Doug Henderson

Review: The Cleveland Heights LGBTQ Sci-Fi and Fantasy Role Playing Club

Doug Henderson has written an anthem for all the geeks and outcasts from the Rust Belt. His wonderful debut novel transported me back to the early 1990s, when me and my friends would haunt Twice-Loved Books and various used record shops in and around Youngstown.

We went to metal shows all over northeast Ohio, so obviously, I related most to Albert, the chaos agent of Cleveland Heights. He works at a record store, listens to death metal and has a wardrobe consisting of black band T-shirts and jeans.

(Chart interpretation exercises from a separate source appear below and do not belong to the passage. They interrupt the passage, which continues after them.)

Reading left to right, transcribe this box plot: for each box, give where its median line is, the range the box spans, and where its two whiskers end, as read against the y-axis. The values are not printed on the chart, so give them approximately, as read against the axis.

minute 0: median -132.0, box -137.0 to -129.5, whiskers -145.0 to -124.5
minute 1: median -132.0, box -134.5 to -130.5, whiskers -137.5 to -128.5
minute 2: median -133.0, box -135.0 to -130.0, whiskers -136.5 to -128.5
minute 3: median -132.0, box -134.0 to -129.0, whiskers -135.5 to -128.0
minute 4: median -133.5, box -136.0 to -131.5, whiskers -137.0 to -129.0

The action begins when he joins an LGBTQ D&D group who meet every Thursday in the back of a comic shop. He is a welcome addition to all members of the party except Ben, the protagonist. Lacking in nerve and self-confidence (as well as a job or apartment), Ben is flustered by Albert’s intrusion.

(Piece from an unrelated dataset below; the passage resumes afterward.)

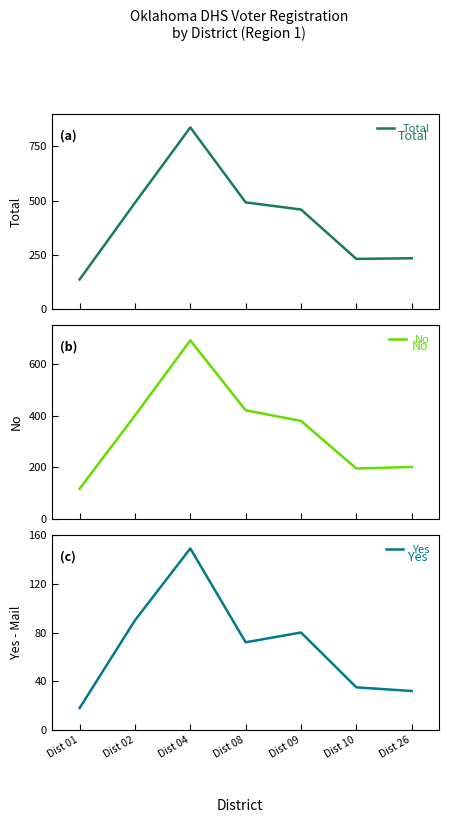

Rank the categories by Total value from highest to lowest.

Dist 04, Dist 08, Dist 02, Dist 09, Dist 26, Dist 10, Dist 01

He complains to Celeste, the dungeon master, “He’s too good looking to play D&D.”

Behind his objections, of course, is an irrepressible and terrifying attraction. The tension between them drives the novel, fueled by Henderson’s sharp prose and humor.

There is so much I love about this book, and I wasn’t ready for it to end. Henderson certainly laid the foundation for an epic, with a large ensemble cast, including the gamers, a rival vampire role-playing group and some banker bros (including Mooneyham, a member of the campaign who hasn’t yet come out to his coworkers).

Mooneyham is perhaps the most compelling member of the group. While the others are traditional geeks, Mooneyham is an alpha male with locker-room charisma who hides his inner nerd beneath a power suit. He is annoying, but as the novel progresses he shows depth and vulnerability. He is less open about his sexuality because, as he explains, the others were misfits whose reveal was not a huge surprise. When Mooneyham comes out, it will be a bombshell. It might also derail his career.

Unfortunately, this storyline fizzles into a missed opportunity. Henderson has built up many interesting characters, but the novel’s brevity doesn’t allow their arcs to fully develop.

And while a common (and often justified) critique of cis-het male authors is that they struggle to create well-rounded female characters, this is not exclusive to straight men. The group’s women, Valerie (cis) and Celeste (trans), have a ton of potential that isn’t realized. I wanted their stories to be more significant.

But ultimately, the book is about Ben and Albert, and their journey is portrayed brilliantly. It’s a strong debut, and I look forward to where Henderson takes us next. Personally, I would like a sequel. I love this group of adventurers and want to spend more time in the geek shops of northeast Ohio.